When we talk about ‘Mobile Internet’ the first thing we often think about is mobile Web. We’ve heard about ‘Full Internet Experience’ and ‘Internet in your Pocket’ and seen diagram after diagram showing how a full-fat 800×480 browser is the key but the truth is that it is just a small element of what’s picking up steam in the mobile Internet device market. In fact, the mobile Web is just one of the things enabled by mobile Internet. Its a strong focal point but it would be a complete mistake to think that that is the only thing a MID is going to be.
I’ve just finished listening to a Texas Instruments webcast on MID business models and its stimulated me to share some notes I have been working on for a few weeks now. It centers around a definition of the MID that sweeps away thoughts of a web device or a device that competes with a smartphone or a netbook and builds the idea of a device segment that is created through the natural progression of existing mobile devices. Before I get into that though, make sure you make a note to listen to the webcast as it was extremely interesting. You’ll hear Mike Woodward of AT&T giving very positive feedback and talking about the $200 (subsidised) price point that they think are important. There’s a good discussion on the many possibilities for subsidising the device (through data contracts, content contracts, advertising and more.) You’ll hear TI talk about being able to support ‘native formats’ which is a great way of saying full quality TV, Internet and Video. Towards the end, there’s a great comment from Seshu Madhavapeddy, General Manager of Mobile Internet Devices at TI, where he explains that not only could an MID fit in between a netbook and a smartphone, not only could a MID BE a smartphone or netbook but it could also replace a number of other consumer electronic devices that people already carry around.

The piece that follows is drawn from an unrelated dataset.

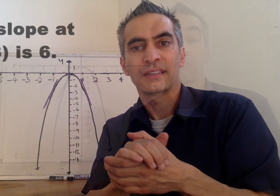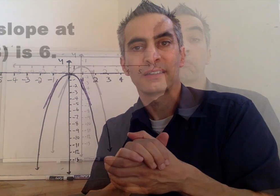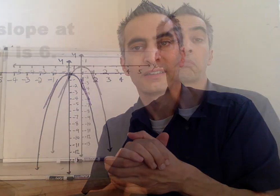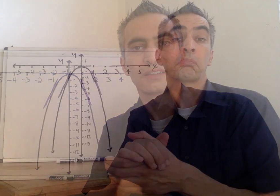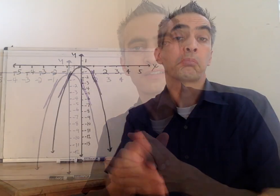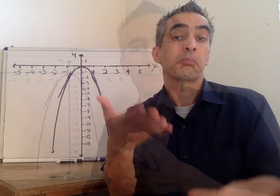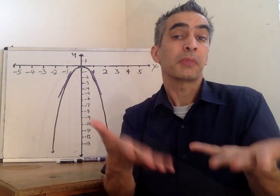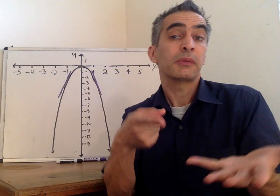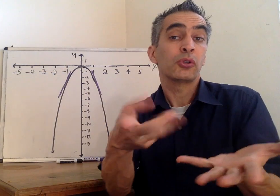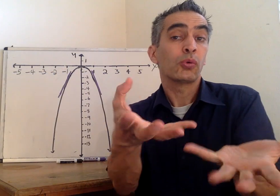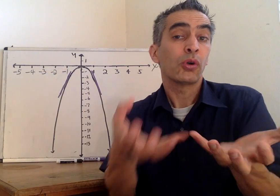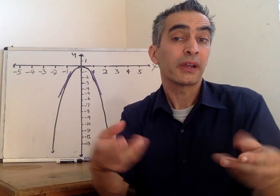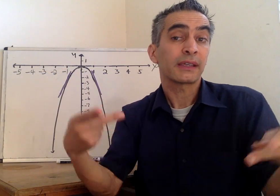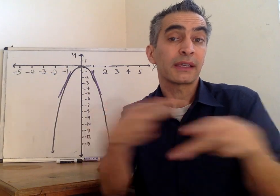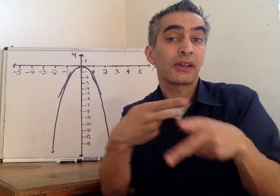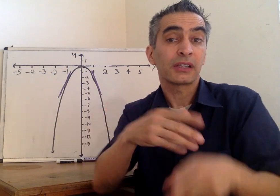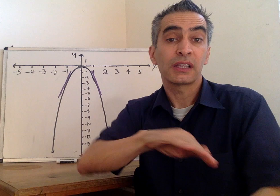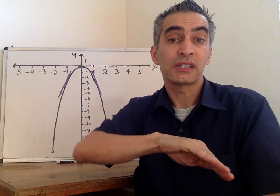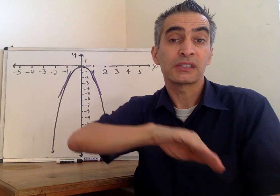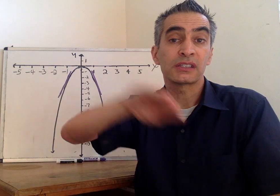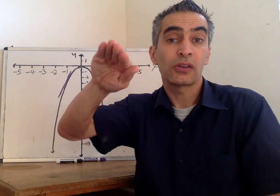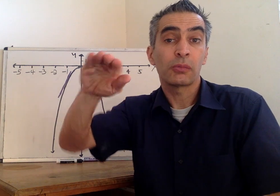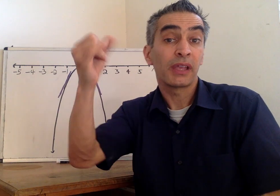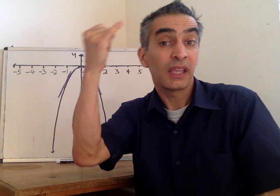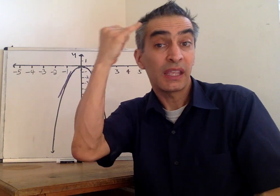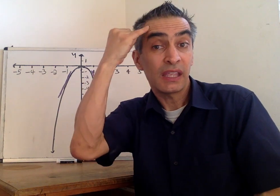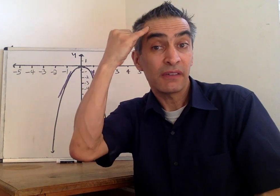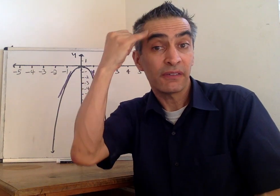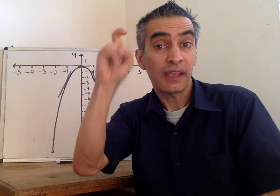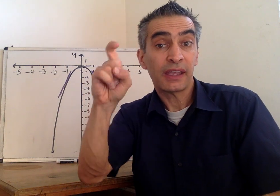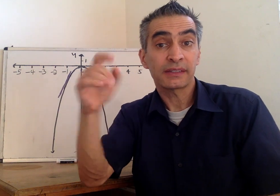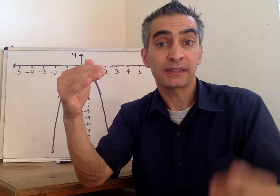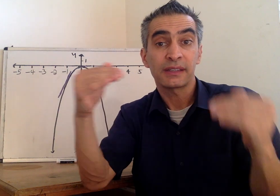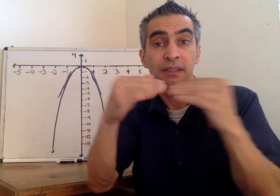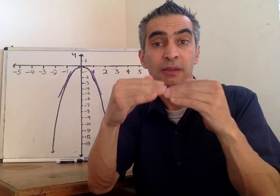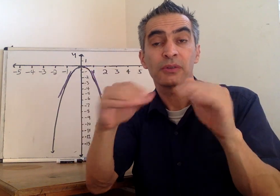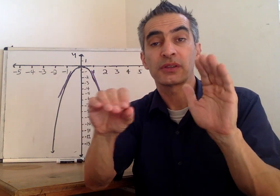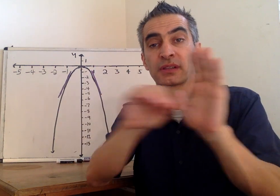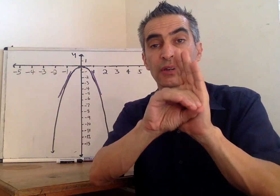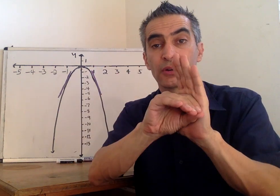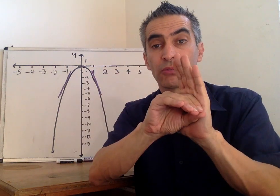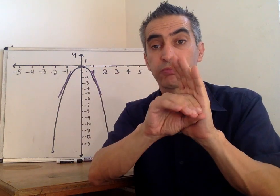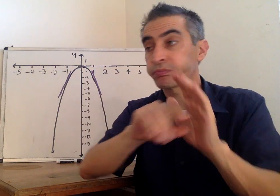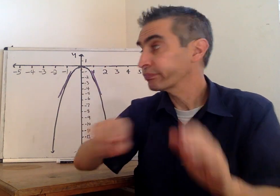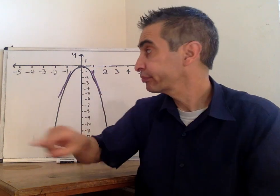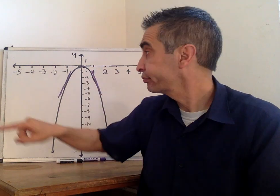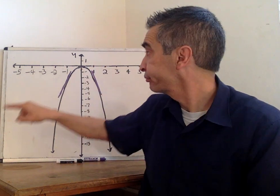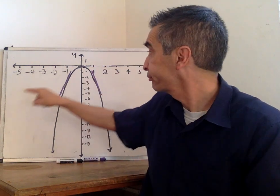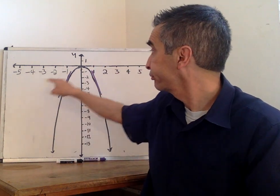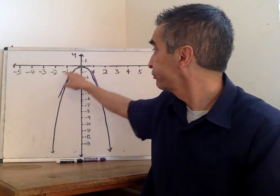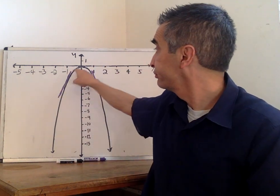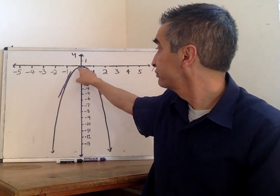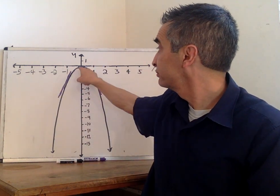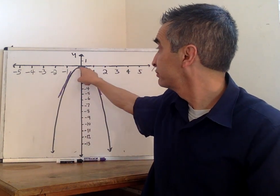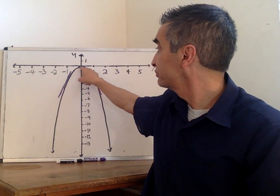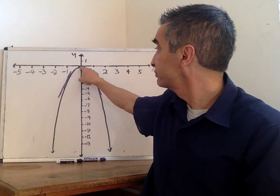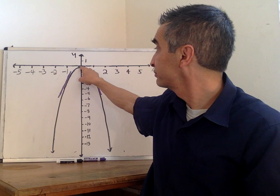Maybe you want to calculate the slope if x equals 0, right here.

I agree, the MID could almost be any consumer device but its not so much a new device as a place where existing devices are moving to. The desire to move towards Internet-connected consumer electronics is already here. Think of the iPhone, the Dash Expess navigator, the Archos 5 PMP, the Amazon Kindle e-book reader and the Sony Mylo. These are all mobile Internet devices, all exciting and all creating a lot of interest in the market. They all use the mobile Internet to connect applications and provide content or services like Voice, messaging, PIM, browsing, social networking, HD media, online gaming, navigation and online e-books through a varying number of operating systems and that’s how I think it will look in the future. Simply the existing consumer and business mobile device categories moving towards pocketable high-quality mobile Internet connectivity with interesting communication, entertainment, location and productivity apps.
Devices are moving into the MID segment for three reasons.

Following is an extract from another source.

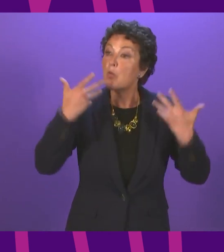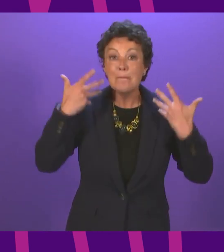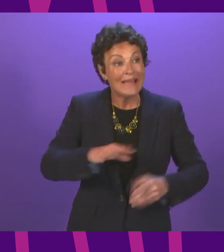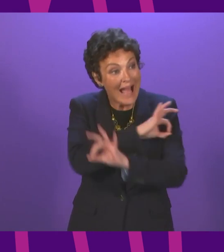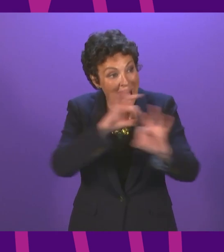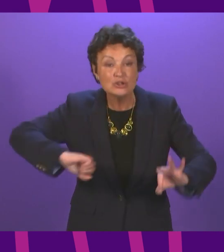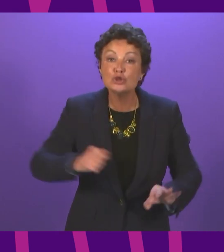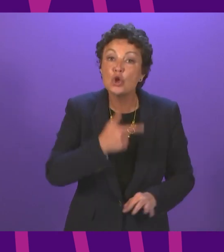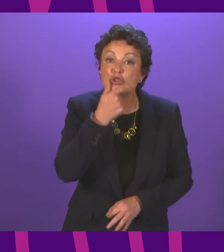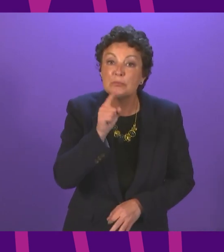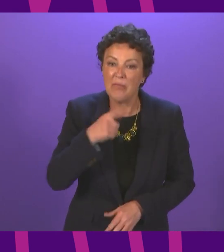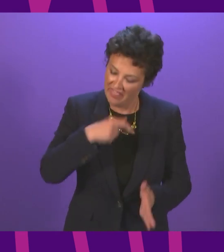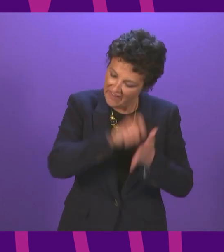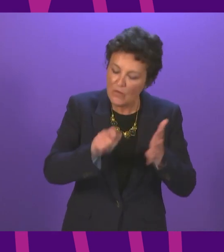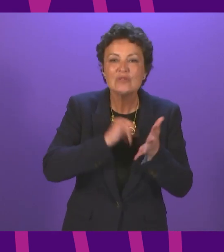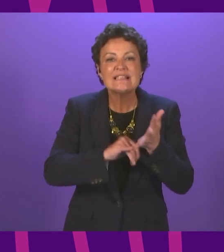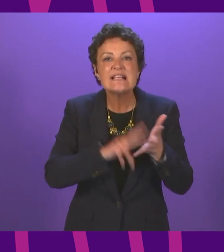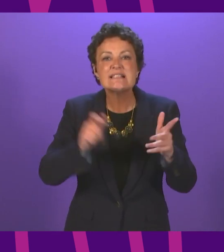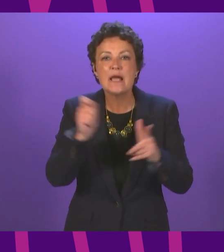on. Douglas Ross.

1 – OEMs. The pocketable devices in existing segments need to get better. This is natural. They are all moving in the direction of the Internet and in the direction of higher processing power and richer, more colourful and more ‘native format’ experiences.
2 – Content providers are keen to have new channels. Feeding content to people on chairs and sofas is too restrictive. They want you to have their video, music and advertising content everywhere. It’s a huge opportunity.
3 – Data carriers. There’s a desire to sell data contracts alongside voice contracts. This is an obvious point. Data carriers must be careful not to overload themselves otherwise they’ll end up having to put unexpected investment into the backbone but if they play it well, the transition from customers with one contract to customers with two or three contracts seems like a no-brainer.
All of these links in the chain see the benefit of the handheld e-commerce platform that is the MID.
So you see, its not the mobile web that really has anything to do with why MIDs will move forward. Its not really about the end customers driving the requirement, its about the OEMs, the content providers and the carriers that want to use it to lever sales of products, content and data.
No-one is saying the MID will wipe out the smartphone or sell 20 million in its first year but it’s already feeding in slowly, surely and almost unnoticed. Pocketable and handheld Internet-connected devices are here already and are going to gain incredible momentum as the technology finally reaches prime-time over the next 24 months. It’s hard to find a reason why it might fail.